Not at all. As mentioned above, juvenile cellulitis is autoimmune in nature. That means the puppy’s immune system produces antibodies or lymphocytes that cause this disease. So therefore, this is a condition that comes from within the puppy. But the symptoms may look contagious, especially the swelling of the face and the rash-looking bumps and pimples. But this disease is not contagious at all.

How to treat Puppy Strangles?

The most popular treatment for puppy strangles is administering high doses of oral corticosteroids (prednisone).  This will suppress the immune system. These oral corticosteroids will be given over several weeks while being monitored by a professional. This treatment will start with a high dose and will be reduced over time. Usually, the condition will get cured in 10 – 14 days and won’t reoccur.

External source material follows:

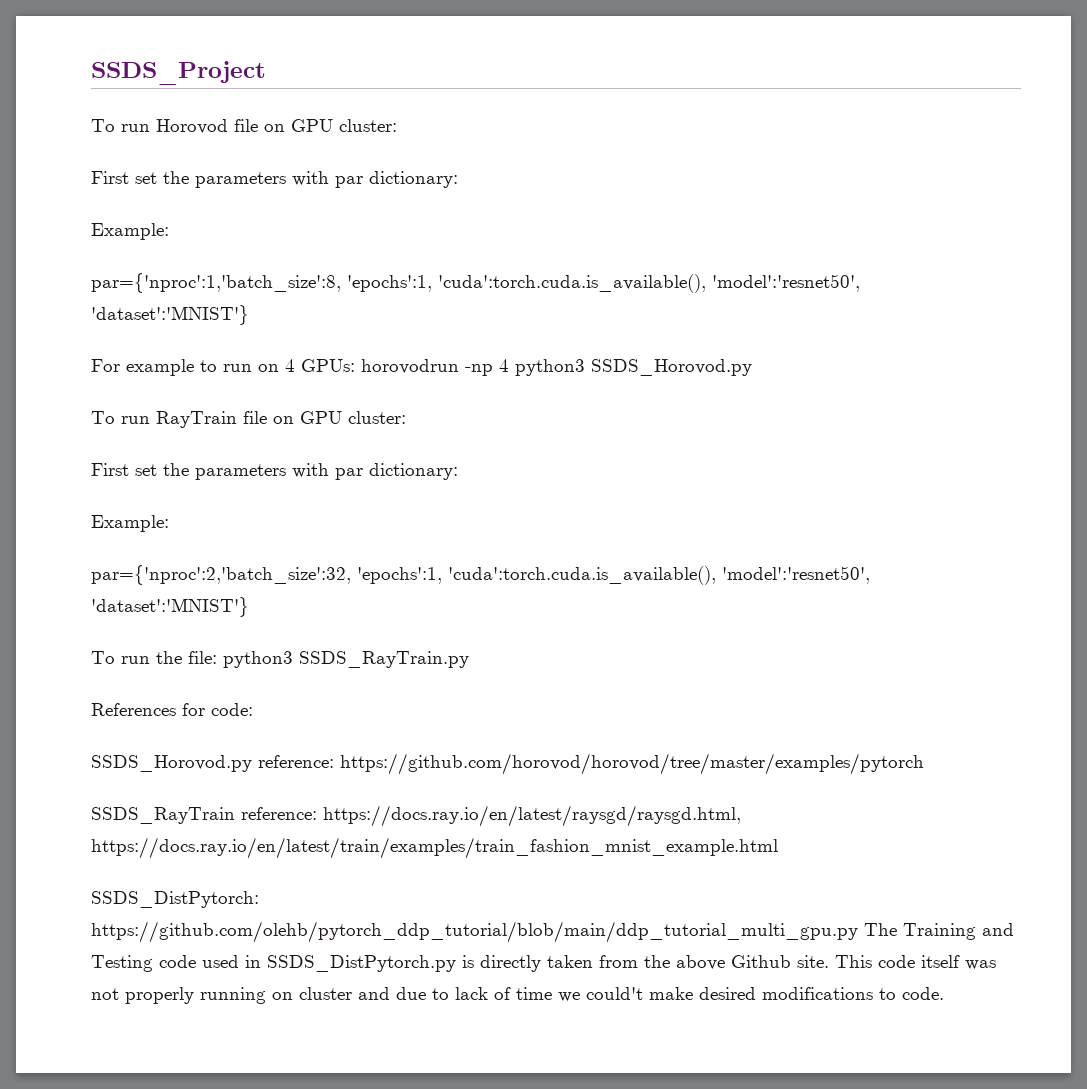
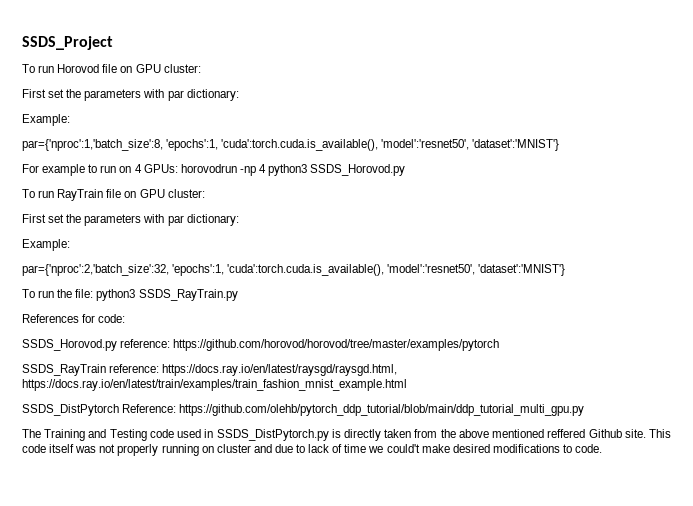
[91,891,259,908] SSDS_DistPytorch: -> [22,404,177,416] SSDS_DistPytorch Reference:
(858, 932) none -> (585, 410) //
(725, 962) none -> [492,429,586,438] mentioned reffered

If the condition gets severe, then long-term therapy will be required. As mentioned above, only 8.1% of cases can be fatal. But it can cause lifetime scars on swelled areas of the face.

How to prevent Puppy Strangles?

There is no way of preventing puppy strangles. But luckily, juvenile cellulitis is entirely curable. If you identify it in an early stage (which is easy since the first symptoms are hard to miss), it can be cured without any complications. And it won’t have any lifelong effects also.


  • Can humans catch puppy strangles?

Absolutely not. Since this is autoimmune in nature, humans or any other animal can’t catch juvenile cellulitis from a puppy.

  • Should you breed a dog that has puppy strangles?

Experts suggest that it’s better not to breed a dog that has had puppy strangles. The reason for this is that this is an autoimmune disease (a health problem that comes within the body).  Studies also have shown that juvenile cellulitis can be inherited. Hence, it’s your responsibility not to breed your dog if you know they have had juvenile cellulitis.

  • Is puppy strangles contagious to other animals?

NO. Since this is an autoimmune disease, puppy strangles is not contagious at all. No animal can catch this disease from a puppy.